- _STATED TASK_
List every row count the MySQL bug report below gives for the test query, along with the time each took.

- _EXTRACT TO READ_
MySQL Bugs: #2615: Performance problem when joining NULLs

Bug #2615	Performance problem when joining NULLs
Submitted:	2 Feb 2004 11:03	Modified:	18 Apr 2007 22:49
Reporter:	Nathan Goodman	Email Updates:
Status:	Duplicate	Impact on me:	None
Category:	MySQL Server: MyISAM storage engine	Severity:	S2 (Serious)
Version:	4.1	OS:	Linux (Red Hat 9.0)
Assigned to:	Assigned Account	CPU Architecture:	Any

Description:
When there are lots of NULLs in the columns on both sides of a join, performance drastically slows down. 

With inner joins, the obvious workaround is to check for NULL in the WHERE clause.  With outer joins -- the case I care about -- this changes the answer.  Putting the check in the ON clause doesn't fix the performance problem.

How to repeat:
I have a complete test program which I can send, but it's pretty easy to reproduce the problem from scratch as follows.

CREATE TABLE AB (a INT NULL, b INT NULL);
CREATE TABLE BC (b INT NULL, c INT NULL, INDEX(b));

Insert into AB one row (1,1), then lots of rows (i,NULL) for i=2,...
Insert into BC one row (1,1), then lots of rows (NULL,i) for i=2,...

The test query is

SELECT AB.a, AB.b AS b0, BC.b AS b1, BC.c FROM AB, BC WHERE AB.b=BC.b;

The answer, of course, is 

+------+------+------+------+
| a    | b0   | b1   | c    |
+------+------+------+------+
|    1 |    1 |    1 |    1 |
+------+------+------+------+

With 1000 rows it takes 2.6 secs to compute this answer on my machine. 
With 2000 rows, it takes 10.5 secs.
With 4000 rows, it takes 41.5 secs.

My real application uses an outer join similar to

SELECT AB.a, AB.b AS b0, BC.b AS b1, BC.c FROM AB LEFT JOIN BC ON AB.b=BC.b;

My real database has many tens of thousands of NULLs on both sides of the join.  As you can guess, my real query on my real database takes a VERY long time to complete -- so long that my users quit before it finishes and tell me that the system is hung!

Suggested fix:
It feels like the join processor is treating the NULLs as real values and constructing a large product (which it then discards since NULLs don't really match), rather than short-circuiting the computation as soon as it sees a NULL.

This is a good optimizing idea but not trivial to implement.  I did
look into adding this to 4.0, but concluded that the risk was too big
for accidently crashing something else.

- _RAW DATA_
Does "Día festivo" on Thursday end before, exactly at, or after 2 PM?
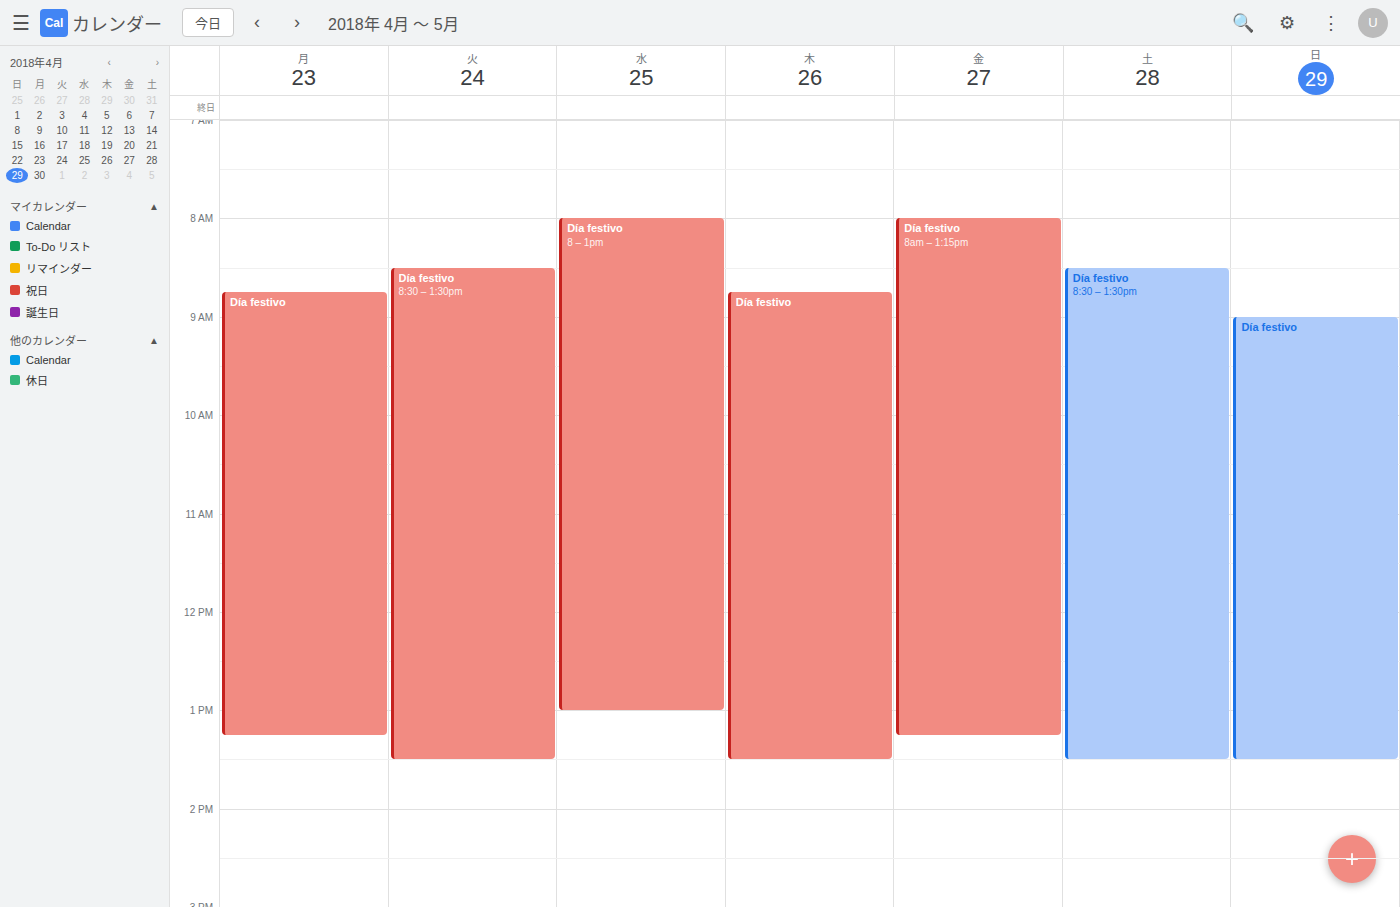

- _FINAL RESULT_
- 1000 rows: 2.6 secs
- 2000 rows: 10.5 secs
- 4000 rows: 41.5 secs